- Born: Kegashbek Shamshievich Orunbayev 14 July 1962 (age 63) Kirghiz SSR
- Other name: "The Ivolginsky Ripper"
- Conviction: Murder x5
- Criminal penalty: 8 years imprisonment (second murder) Life imprisonment x2 (other murders)

Details
- Victims: 8
- Span of crimes: 1991 – 1997; 2007 – 2012
- Country: Russia
- States: Altai, Buryatia
- Date apprehended: September 24, 2012
- Imprisoned at: Black Dolphin Prison, Sol-Iletsk, Orenburg Oblast

= Kegashbek Orunbayev =

Kyrgyzstani-Russian serial killer, rapist and necrophile

Kegashbek Shamshievich Orunbayev (Кеңешбек Шамшиевич Орунбаев; born 14 July 1962), known as The Ivolginsky Ripper (Иволгинский потрошитель), is a Kyrgyzstani-Russian serial killer, rapist, necrophile and cannibal who murdered six women in Altai Krai and Buryatia between 1991 and 2012, sexually abusing their corpses afterwards. He was found guilty of these murders, and sentenced to life imprisonment, which he is serving at the Black Dolphin Prison.

==Biography==
Little information is available about Orunbayev's early life. It is known that he was born in the Kirghiz SSR in 1962, and emigrated to Russia in the early 1990s. His first known murder took place in March 1991 in Novoaltaysk, Altai Krai, where he lived in a rented home with his 76-year-old landlord. One night, while having dinner with her, Orunbayev offered to have sex with her, but she refused. Out of anger, he beat her to death with the blunt end of an axe and raped her corpse. On the following day, he doused the house in kerosene and lit it on fire, destroying most of it. The victim's body was discovered after the fire was put out and it was established that she had been murdered, but the crime remained a cold case until November 2022, when Orunbayev confessed to being the killer.

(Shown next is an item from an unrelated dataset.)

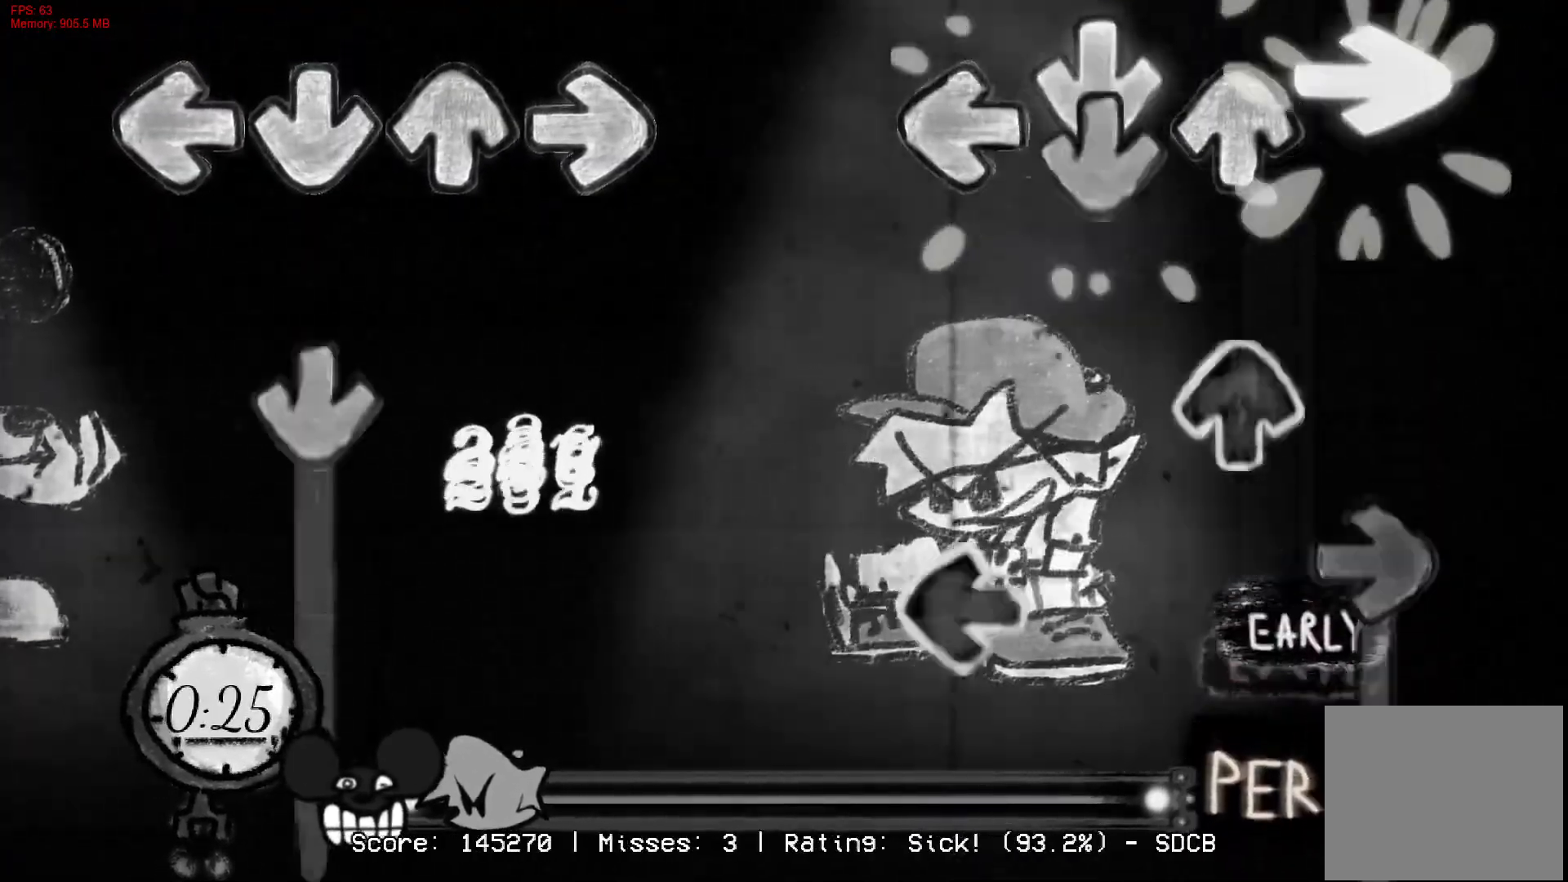
{"buttons": ["R1"], "right_stick": "center", "events": [[17, "CROSS", "up"], [50, "R1", "up"], [83, "CROSS", "down"], [183, "DPAD_UP", "down"], [217, "CROSS", "up"], [283, "DPAD_UP", "up"], [317, "L1", "down"], [317, "R1", "down"], [467, "L1", "up"]]}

Between this period and 1997, it is known that he committed two murders, for which he served several years in prison. While nothing is known about the first one, including the place and date, the second took place in 1997, in Nizhnyaya Ivolga, for which he served 8 years imprisonment. In 2006, he was released and returned to Buryatia. As he lacked any sort of income, he lived with spontaneous acquaintances in various settlements around the area, surviving by doing odd jobs.

After laying low for about a year, in July 2007, he met a young girl on the streets of Ulan-Ude. After casually getting to know each other, the pair caught a taxi to the village of Myasokombinat, where they sat down to drink alcohol on the bank of the Uda River. In his drunken state, he offered to have sex with the girl, but she refused his advances. Angered, Orunbayev strangled her to death and then had sex with the body, leaving it on the riverbank. The next day, he returned to the crime scene, dismembered the remains and then discarded them into the river. They were never located, and the victim's identity remains unknown.

In the next years, there are no other recorded murders or crimes which could be attributed to Kegashbek. He worked in the construction and repairs business, earning money mainly by private contracts. After completing one such job in July 2012, he rented a room at the Khutorok Hotel in Ulan-Ude, where he drank alcohol for several hours. On the evening of July 11th, he went out in search for a casual hook-up, coming across a woman whom he invited back to his hotel room to drink. After a while, Orunbayev began to think that the woman had stolen his money. Enraged, he strangled her with a shoelace and hid the body under the bed, going to buy a knife from the nearby market with which he would dismember it. However, about halfway through the return journey, he changed his mind and fled instead. Later on, he found the "missing" money in his pockets. The woman's body was eventually found by the authorities, who began an investigation to catch her killer.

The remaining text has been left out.